Architecture Overview
This is also explained in the README...suggest you review that as well.
🎯 Claude Chat Communication Path
Claude chat goes THROUGH the mcp-server-manager.js - it does NOT communicate directly with lifx-api-mcp-server.js
Here's the flow:
📋 Communication Chain:
🔄 Step-by-Step Process:
- Claude Chat UI → HTTP POST to http://localhost:3001/api/claude
- mcp-server-manager.js → Calls Claude API (api.anthropic.com) with tools defined
- Claude responds → With tool_use if it wants to control lights
- mcp-server-manager.js → Converts tool call to JSON-RPC and sends to lifx-api-mcp-server.js via stdin
- lifx-api-mcp-server.js → Executes LIFX command and responds via stdout
- mcp-server-manager.js → Receives response, processes it, sends back to Claude API
- Final response → Goes back to Vue frontend
Let's explain the fundamental technical constraints that make the middle layer necessary.
🚫 Why Vue Frontend Can't Talk Directly to MCP Server
1.JSON-RPC Protocol Mismatch
The LIFX MCP Server uses JSON-RPC over stdio (standard input/output streams), not HTTP: This is how the MCP servers communicate:
process.stdin // Receives JSON-RPC requests
process.stdout // Sends JSON-RPC responses
Web browsers (and Vue.js) cannot directly communicate with stdio streams of external processes. Browsers can only make HTTP requests, WebSocket connections, or similar web protocols.
2.Process Management Limitation
The LIFX MCP Server is a Node.js child process that needs to be:
- Spawned with specific environment variables (LIFX_TOKEN)

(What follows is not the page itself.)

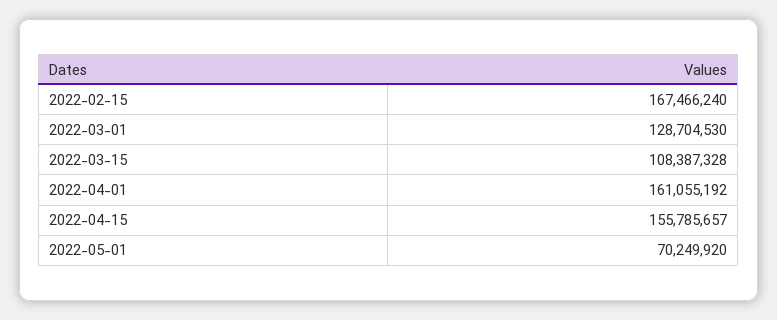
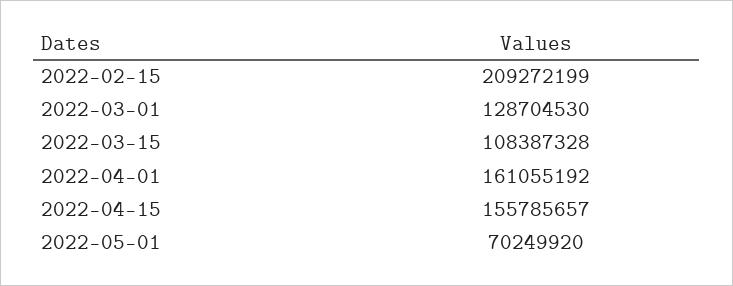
2022-02-15: 167466240 -> 209272199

- Monitored for crashes/exits
- Restarted when needed
- Killed when stopping
- Browsers cannot spawn, manage, or directly communicate with OS processes for security reasons.
Backend Server
This was one of the non-intuitive parts of the project (at least for me).
mcp-server-manager.js
Highly suggest turning off the backend server in your project root
and observing the behavior of the app.
pkill -f "mcp-server-manager.js
To restart the backend server:
server && node mcp-server-manager.js
Backend Server Control Indicator
In the upper right hand corner of the app there is an indicator if the backend server is running.
Lifx MCP Server
I found this up on MCP.so web site, and shamelessly borrowed it for this project.
This MCP server from James Furey seems to be working great. Note that James also used AI to generate this MCP server.
https://mcp.so/server/lifx-api-mcp-server/furey?tab=content
GitHub link:
https://github.com/furey/lifx-api-mcp-server
Highly suggest reviewing the README from James that is within the MCP server folder...it's very well put together.
Burke Holland Roll Your Own MCP
I just have to mention this guy...he has some great stuff. The following video got me started down this MCP rabbit hole.
Burke explains how you can use the CoPilot Agent mode to roll-your-own Lifx MCP server by:
A. copying the MCP protocol guidelines into an markdown file.
B. and copying the Lifx API specs into an markdown file.
Then directing the Claude AI Agent to review both the md files and generating an MCP sever.